### SUPPLIED TEXT ###

Elderly controversy

elderlyatqehOn March 6, 2013, one of our columnists, Tonia Husbands, writing under the heading Happy Being Me, produce an article in which she essentially paid tribute to her grandmother and the role she played in her development, and then commented on a growing problem in Barbados that has come to be known as granny dumping.

She questioned what would possess an individual to abandon his or her grandparents at the Queen Elizabeth Hospital.

She said in part: These elderly persons are the ones who helped shape Barbados to what it is today with their blood, sweat and tears. Many of us have to thank them for the roof that is above our heads. So tell me why anyone would neglect them at their ripe old age?

There are so many senior citizens homes and persons who can be hired to care for the elderly while the family members are at work, so there is no excuse why any elderly person should be abandoned at the Queen Elizabeth Hospital. I believe this subject has cut close to my heart because I was raised by my great grandmother, who lived to the ripe old age of 94. Never would she have had any fear of being abandoned anywhere.

I owe her so much as she has shaped the individual I am today. She taught me the ways of the world. She was my shoulder to cry on when I needed it. Never would I have abandoned her when I found out that she was dying of cancer, which affected her liver. She meant so much to me and to this day I miss her terribly.

I would honestly support any legislation that is passed to bring to justice anyone who abandons the elderly. I believe that just announcing the hospital’s plight of lack of beds due to abandonment in the media is not enough. The hospital needs to bring to light the names of those families who have done such terrible acts.

###

WORK REQUEST 1:
Answer these about the column on granny dumping:
(a) Under what heading did Tonia Husbands write?
(b) To what age did her great grandmother live?
(c) What illness affected the great grandmother's liver?
WORK REQUEST 2: Can you carry the column on granny dumping forward from its last sentence?
The data after this point isn't needed.

### EXTRACTED ENTRIES ###

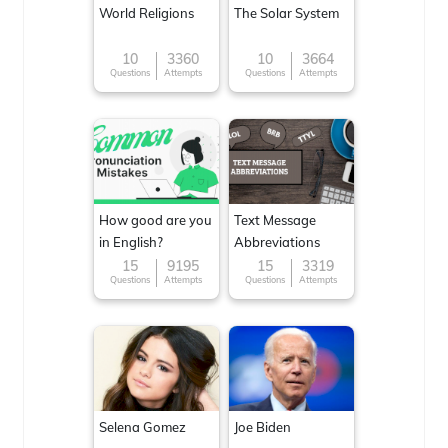
World Religions
The Solar System
10
3360
10
3664
Questions
Attempts
Questions
Attempts
How good are you
Text Message
in English?
Abbreviations
15
9195
15
3319
Questions
Attempts
Questions
Attempts
Selena Gomez
Joe Biden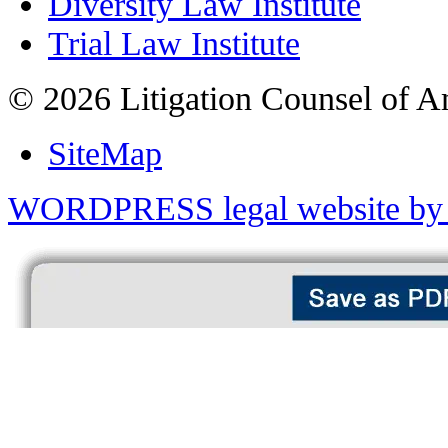
Diversity Law Institute
Trial Law Institute
© 2026 Litigation Counsel of A
SiteMap
WORDPRESS legal website by 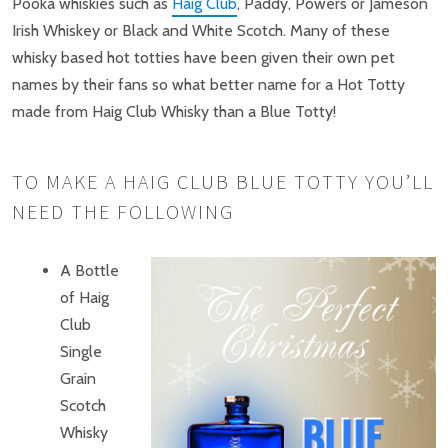
Pooka whiskies such as
Haig Club
, Paddy, Powers or Jameson
Irish Whiskey or Black and White Scotch. Many of these
whisky based hot totties have been given their own pet
names by their fans so what better name for a Hot Totty
made from Haig Club Whisky than a Blue Totty!
TO MAKE A HAIG CLUB BLUE TOTTY YOU’LL
NEED THE FOLLOWING
A Bottle
of Haig
Club
Single
Grain
Scotch
Whisky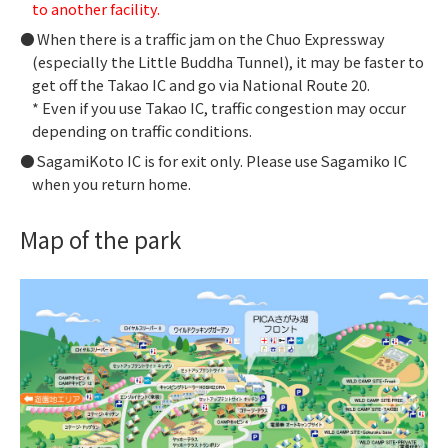
to another facility.
When there is a traffic jam on the Chuo Expressway
(especially the Little Buddha Tunnel), it may be faster to
get off the Takao IC and go via National Route 20.
* Even if you use Takao IC, traffic congestion may occur
depending on traffic conditions.
SagamiKoto IC is for exit only. Please use Sagamiko IC
when you return home.
Map of the park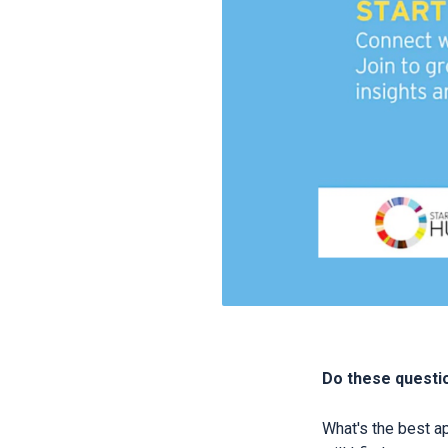
Do these questio
What's the best a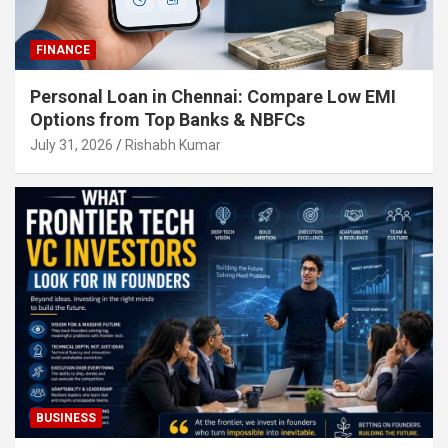
FINANCE
Personal Loan in Chennai: Compare Low EMI
Options from Top Banks & NBFCs
July 31, 2026
Rishabh Kumar
BUSINESS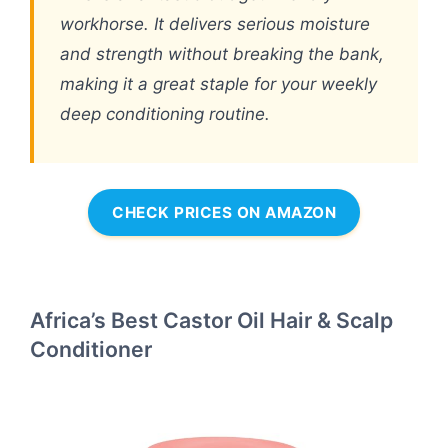
workhorse. It delivers serious moisture
and strength without breaking the bank,
making it a great staple for your weekly
deep conditioning routine.
CHECK PRICES ON AMAZON
Africa’s Best Castor Oil Hair & Scalp
Conditioner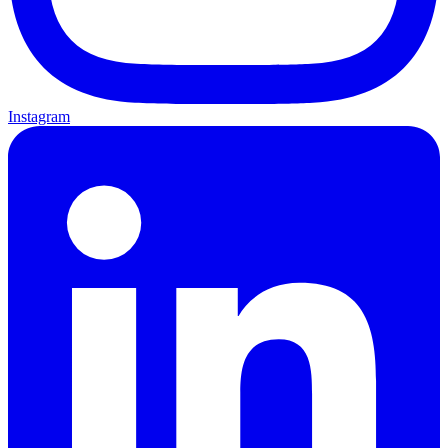
Instagram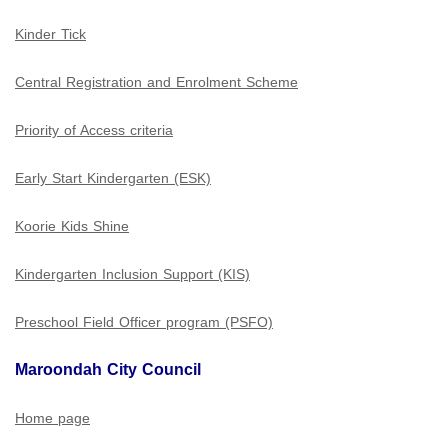
Kinder Tick
Central Registration and Enrolment Scheme
Priority of Access criteria
Early Start Kindergarten (ESK)
Koorie Kids Shine
Kindergarten Inclusion Support (KIS)
Preschool Field Officer program (PSFO)
Maroondah City Council
Home page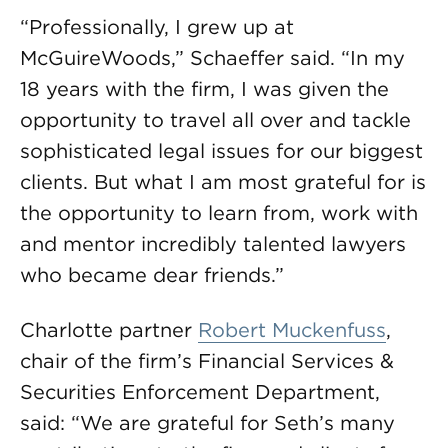
“Professionally, I grew up at
McGuireWoods,” Schaeffer said. “In my
18 years with the firm, I was given the
opportunity to travel all over and tackle
sophisticated legal issues for our biggest
clients. But what I am most grateful for is
the opportunity to learn from, work with
and mentor incredibly talented lawyers
who became dear friends.”
Charlotte partner
Robert Muckenfuss
,
chair of the firm’s Financial Services &
Securities Enforcement Department,
said: “We are grateful for Seth’s many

###

FINAL ANSWER 1:
(a) Happy Being Me
(b) 94
(c) Cancer

FINAL ANSWER 2:
In writing this column I am still in totally shock that anyone could be so heartless. I can only imagine what those elderly persons are going through laying in a hard bed, in a strange environment and not being able to go home.

Subsequent to this publication, the author and Barbados TODAY have received some strong criticism, both for her comments and the photograph that accompanied the item. Included on this page are two of the [unedited] emails sent to Husbands.

We wish to make it clear that we accept that we are not above scrutiny, that we welcome criticism and are not afraid to make that criticism public. On this occasion though, we stand firmly behind our columnist and support 100 per cent the stance she has taken.

For the record, however, we point out that the picture published was neither taken by us nor solicited. In fact, it was one of a number made public by the administration of the QEH at a press conference on February 25 to illustrate their concern that several dozen of beds in the institution were taken up by elderly persons, who according to them, had been abandoned by their families.

We take it for granted that officials of the hospital are aware of the persons of whom they speak and we will not attempt to make a case for or against them.

What we do reiterate is that we stand by our columnist.